Segundo o responsável, a emissão da licença representa um passo decisivo para a retoma das obras do projecto habitacional previsto para o local.
“A recepção oficial da licença de vedação dá-nos a certeza e a segurança jurídica necessárias para retomarmos as obras das residências neste espaço”, afirmou.
Daniel Neto explicou que a recente decisão judicial veio confirmar os direitos da empresa sobre o terreno em disputa, rejeitando as alegações anteriormente apresentadas por terceiros.
“Actualmente já não existe terreno de ministro, secretário de Estado, general ou oficial comissário. Aqui existe apenas o terreno da empresa Konda Marta”, declarou.
O presidente do Conselho de Administração (PCA) acrescentou que, na sequência da decisão favorável dos tribunais, o Governo Provincial de Luanda procedeu à emissão das licenças necessárias para a continuidade do projecto.
“Lembramos que, recentemente, o muro de vedação foi demolido sob alegação da inexistência de uma licença específica para o efeito”, lamentou.
O gestor sustentou que a empresa sempre actuou dentro dos parâmetros legais e que os tribunais reconheceram a legitimidade dos seus direitos sobre o terreno.
Conhecido também por TC, Daniel Neto acusou o administrador municipal adjunto da Camama para a Área Técnica e o comandante municipal da Polícia Nacional na Camama de terem contribuído para a demolição da vedação e para a ocupação indevida do espaço.
De acordo com o responsável, foram instaurados processos junto da Procuradoria-Geral da República (PGR) para o apuramento de eventuais responsabilidades.
“Os processos estão a seguir os seus trâmites legais. Mais cedo ou mais tarde, os responsáveis poderão ser chamados a responder pelos danos causados”, declarou.

Daniel Neto garantiu ainda que a Administração Municipal da Camama foi oficialmente informada sobre a emissão das licenças de vedação, loteamento e construção, através de documentação remetida pelos advogados da empresa.
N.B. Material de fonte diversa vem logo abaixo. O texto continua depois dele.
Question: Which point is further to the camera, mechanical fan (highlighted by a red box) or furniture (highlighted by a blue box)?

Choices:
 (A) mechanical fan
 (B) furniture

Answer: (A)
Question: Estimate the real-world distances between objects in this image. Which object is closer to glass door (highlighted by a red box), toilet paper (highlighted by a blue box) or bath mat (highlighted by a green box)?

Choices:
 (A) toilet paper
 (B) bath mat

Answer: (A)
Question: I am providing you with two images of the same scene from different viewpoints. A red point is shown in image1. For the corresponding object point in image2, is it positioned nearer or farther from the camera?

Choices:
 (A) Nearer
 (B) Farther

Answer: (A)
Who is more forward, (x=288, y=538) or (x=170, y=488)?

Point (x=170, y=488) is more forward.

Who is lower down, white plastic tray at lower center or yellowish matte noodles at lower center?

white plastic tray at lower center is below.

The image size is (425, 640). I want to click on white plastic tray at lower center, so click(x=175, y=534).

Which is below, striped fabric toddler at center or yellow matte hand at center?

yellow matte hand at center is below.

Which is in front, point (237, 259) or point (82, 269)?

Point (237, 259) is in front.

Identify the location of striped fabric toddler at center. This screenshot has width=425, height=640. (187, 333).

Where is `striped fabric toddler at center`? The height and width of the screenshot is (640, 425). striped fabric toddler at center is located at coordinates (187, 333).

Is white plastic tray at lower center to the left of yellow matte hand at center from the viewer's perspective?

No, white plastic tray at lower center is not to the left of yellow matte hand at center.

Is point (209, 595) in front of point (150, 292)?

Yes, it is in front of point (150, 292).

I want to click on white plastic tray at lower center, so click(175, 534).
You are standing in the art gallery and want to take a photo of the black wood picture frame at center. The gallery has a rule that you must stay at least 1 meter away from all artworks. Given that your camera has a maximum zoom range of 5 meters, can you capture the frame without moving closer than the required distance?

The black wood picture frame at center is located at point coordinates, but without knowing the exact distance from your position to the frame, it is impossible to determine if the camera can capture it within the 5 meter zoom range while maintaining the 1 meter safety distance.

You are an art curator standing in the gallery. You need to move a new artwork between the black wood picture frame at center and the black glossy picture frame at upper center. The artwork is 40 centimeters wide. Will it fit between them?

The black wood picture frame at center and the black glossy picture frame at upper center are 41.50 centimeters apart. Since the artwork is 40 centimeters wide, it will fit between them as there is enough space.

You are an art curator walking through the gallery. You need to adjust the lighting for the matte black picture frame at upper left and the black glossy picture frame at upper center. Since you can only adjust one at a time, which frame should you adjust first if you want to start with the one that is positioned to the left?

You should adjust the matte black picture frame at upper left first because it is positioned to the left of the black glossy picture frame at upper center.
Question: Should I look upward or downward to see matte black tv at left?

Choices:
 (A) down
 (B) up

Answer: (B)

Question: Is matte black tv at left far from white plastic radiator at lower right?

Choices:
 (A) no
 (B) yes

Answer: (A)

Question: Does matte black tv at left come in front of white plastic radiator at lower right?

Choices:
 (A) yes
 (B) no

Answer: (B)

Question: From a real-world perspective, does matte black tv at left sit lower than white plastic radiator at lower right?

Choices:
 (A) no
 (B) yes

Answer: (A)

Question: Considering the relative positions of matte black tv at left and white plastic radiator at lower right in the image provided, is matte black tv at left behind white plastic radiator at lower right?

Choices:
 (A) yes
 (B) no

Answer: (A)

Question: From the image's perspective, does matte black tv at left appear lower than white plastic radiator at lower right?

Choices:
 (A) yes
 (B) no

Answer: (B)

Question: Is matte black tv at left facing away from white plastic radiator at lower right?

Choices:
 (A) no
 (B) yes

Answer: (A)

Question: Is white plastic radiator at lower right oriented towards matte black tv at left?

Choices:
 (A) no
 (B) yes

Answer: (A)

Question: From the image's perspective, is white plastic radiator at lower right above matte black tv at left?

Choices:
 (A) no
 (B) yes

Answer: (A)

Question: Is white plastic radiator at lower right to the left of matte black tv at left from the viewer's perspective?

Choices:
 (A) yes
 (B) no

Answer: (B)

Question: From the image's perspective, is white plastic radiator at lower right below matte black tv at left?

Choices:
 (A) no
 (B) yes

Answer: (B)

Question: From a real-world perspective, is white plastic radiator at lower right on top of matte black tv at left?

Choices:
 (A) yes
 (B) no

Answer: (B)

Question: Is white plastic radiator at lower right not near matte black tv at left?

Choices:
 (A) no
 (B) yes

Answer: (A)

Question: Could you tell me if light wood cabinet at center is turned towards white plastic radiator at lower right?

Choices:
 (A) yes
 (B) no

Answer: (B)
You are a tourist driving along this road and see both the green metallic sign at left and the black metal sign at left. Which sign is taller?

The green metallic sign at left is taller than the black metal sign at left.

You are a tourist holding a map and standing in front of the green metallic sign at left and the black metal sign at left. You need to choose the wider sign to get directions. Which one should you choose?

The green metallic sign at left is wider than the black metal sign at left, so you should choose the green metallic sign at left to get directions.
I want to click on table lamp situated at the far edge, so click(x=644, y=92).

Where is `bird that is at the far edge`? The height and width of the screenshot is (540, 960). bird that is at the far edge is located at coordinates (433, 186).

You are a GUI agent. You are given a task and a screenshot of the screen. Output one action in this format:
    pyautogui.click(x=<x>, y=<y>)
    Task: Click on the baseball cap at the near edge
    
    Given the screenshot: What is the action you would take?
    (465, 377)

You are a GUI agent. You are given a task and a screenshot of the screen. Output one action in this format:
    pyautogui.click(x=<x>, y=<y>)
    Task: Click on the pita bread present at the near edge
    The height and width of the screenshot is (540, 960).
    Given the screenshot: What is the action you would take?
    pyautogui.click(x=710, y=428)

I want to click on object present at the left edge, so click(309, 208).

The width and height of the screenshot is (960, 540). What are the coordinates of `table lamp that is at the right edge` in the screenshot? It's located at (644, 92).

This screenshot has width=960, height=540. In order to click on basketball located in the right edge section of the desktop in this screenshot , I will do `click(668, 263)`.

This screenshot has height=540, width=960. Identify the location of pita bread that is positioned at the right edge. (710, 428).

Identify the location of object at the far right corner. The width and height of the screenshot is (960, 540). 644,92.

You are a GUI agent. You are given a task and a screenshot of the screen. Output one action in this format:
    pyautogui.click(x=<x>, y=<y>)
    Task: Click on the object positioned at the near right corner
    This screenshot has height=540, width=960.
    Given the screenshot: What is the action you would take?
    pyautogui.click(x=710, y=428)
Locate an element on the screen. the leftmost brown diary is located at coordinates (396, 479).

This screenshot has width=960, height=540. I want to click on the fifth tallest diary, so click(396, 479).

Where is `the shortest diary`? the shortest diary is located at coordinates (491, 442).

Com a situação legal regularizada, a Konda Marta prevê concluir a reconstrução da vedação demolida e dar continuidade ao projecto habitacional, cuja pedra de lançamento foi recentemente apresentada.
Por sua vez, os camponeses ligados ao projecto manifestaram satisfação com a emissão da licença de vedação e defenderam o reinício imediato das obras.
Uma das representantes do grupo, Mimosa Alfredo, considerou que a demolição do muro resultou de uma actuação de má-fé por parte de algumas autoridades locais.
“Recebemos a licença de vedação e vamos avançar com os trabalhos. Estamos autorizados porque possuímos toda a documentação necessária, incluindo as licenças de limpeza, construção e vedação. Esperamos agora que os danos causados sejam devidamente assumidos pelos responsáveis”, afirmou.
Entretanto, os camponeses manifestaram preocupação com a presença de pessoas desconhecidas no local, alegando sentir-se intimidados e receosos quanto à sua segurança.
“Aqui vivem algumas famílias e a presença de pessoas desconhecidas pode representar um risco para nós. Acreditamos que Deus está connosco e continuaremos a lutar pelos nossos direitos”, assegurou uma das camponesas.